Emo was a shortform for "emotional hardcore" back in the 80's - bands like Rites of Spring and Husker Du. Since then it has come to mean all sorts of things - but zao's picture pretty much sums it up these days. Think AFI and Fall Out Boy.


----------



## zoomed (Nov 10, 2006)

i think part of the hatred towards the emo kids stems from the notion that it labels the "sell out" and for the fact that it goes against everthing that punk stands for.

but really nobody should be givin you shit about being emo cuz then they'd be the emo kid they hate. lol... and plus like everyone else who already posted...just don't care about people with too much time on their hands.


----------



## The Nazz Are Blue (May 12, 2006)

Milkman said:


> ...the EMO kids are spending time with the girls.

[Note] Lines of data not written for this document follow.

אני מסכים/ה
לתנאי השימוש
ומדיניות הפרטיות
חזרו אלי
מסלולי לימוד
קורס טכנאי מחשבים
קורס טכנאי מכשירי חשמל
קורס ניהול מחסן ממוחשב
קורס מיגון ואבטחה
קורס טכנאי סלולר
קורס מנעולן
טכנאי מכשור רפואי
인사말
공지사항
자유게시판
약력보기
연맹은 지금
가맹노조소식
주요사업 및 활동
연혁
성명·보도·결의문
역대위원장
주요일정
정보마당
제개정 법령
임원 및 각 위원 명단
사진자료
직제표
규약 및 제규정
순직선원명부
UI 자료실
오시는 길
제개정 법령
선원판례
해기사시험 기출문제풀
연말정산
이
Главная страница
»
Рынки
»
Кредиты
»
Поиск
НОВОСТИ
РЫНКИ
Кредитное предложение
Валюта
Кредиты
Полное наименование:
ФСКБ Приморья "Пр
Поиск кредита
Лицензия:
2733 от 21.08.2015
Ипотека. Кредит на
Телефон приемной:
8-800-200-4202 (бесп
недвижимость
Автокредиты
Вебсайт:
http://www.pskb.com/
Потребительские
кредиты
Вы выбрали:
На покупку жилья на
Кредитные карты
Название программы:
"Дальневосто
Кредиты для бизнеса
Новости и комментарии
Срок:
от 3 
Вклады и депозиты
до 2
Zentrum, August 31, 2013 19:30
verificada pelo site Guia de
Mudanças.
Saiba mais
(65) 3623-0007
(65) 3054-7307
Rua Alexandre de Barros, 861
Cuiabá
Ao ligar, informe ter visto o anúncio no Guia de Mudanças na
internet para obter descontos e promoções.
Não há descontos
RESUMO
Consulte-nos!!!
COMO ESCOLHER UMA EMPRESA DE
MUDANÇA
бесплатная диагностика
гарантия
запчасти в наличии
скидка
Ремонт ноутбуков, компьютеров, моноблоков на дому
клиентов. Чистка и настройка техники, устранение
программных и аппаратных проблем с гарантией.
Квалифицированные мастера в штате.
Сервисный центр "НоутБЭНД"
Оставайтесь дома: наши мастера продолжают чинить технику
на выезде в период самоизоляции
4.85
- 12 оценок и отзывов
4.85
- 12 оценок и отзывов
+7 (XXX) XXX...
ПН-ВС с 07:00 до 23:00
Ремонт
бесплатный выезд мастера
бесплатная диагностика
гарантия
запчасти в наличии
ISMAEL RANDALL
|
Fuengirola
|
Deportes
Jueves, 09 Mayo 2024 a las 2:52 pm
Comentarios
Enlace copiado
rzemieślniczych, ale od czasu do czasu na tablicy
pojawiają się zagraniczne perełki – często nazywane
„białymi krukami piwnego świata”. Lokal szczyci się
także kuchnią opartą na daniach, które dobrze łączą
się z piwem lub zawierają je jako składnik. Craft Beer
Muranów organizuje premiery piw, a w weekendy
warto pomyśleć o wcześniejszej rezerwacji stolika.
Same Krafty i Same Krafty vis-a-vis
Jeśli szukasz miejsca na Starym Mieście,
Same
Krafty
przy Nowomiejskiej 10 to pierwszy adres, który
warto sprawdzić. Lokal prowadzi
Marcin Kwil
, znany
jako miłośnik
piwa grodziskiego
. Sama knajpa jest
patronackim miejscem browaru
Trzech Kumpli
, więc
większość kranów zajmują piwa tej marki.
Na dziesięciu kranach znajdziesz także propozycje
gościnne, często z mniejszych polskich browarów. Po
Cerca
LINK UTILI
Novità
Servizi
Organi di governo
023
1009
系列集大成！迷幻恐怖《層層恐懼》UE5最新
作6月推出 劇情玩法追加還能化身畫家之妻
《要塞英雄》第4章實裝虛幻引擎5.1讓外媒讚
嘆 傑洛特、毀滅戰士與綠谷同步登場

should read: the EMO kids are spending time with the EMO girls.
The outside world doesn't seem to be missing out on anything :tongue:


----------



## nine (Apr 23, 2006)

> christians bands ruin there chance to be good by there own ignorance
> 
> faith alone wont sustain you anymore


I wouldn't take that grammar trainwreck's opinion too seriously. :wave:


----------



## Jeff Flowerday (Jan 23, 2006)

http://www.youtube.com/watch?v=JMvMzQ4Vu-8


----------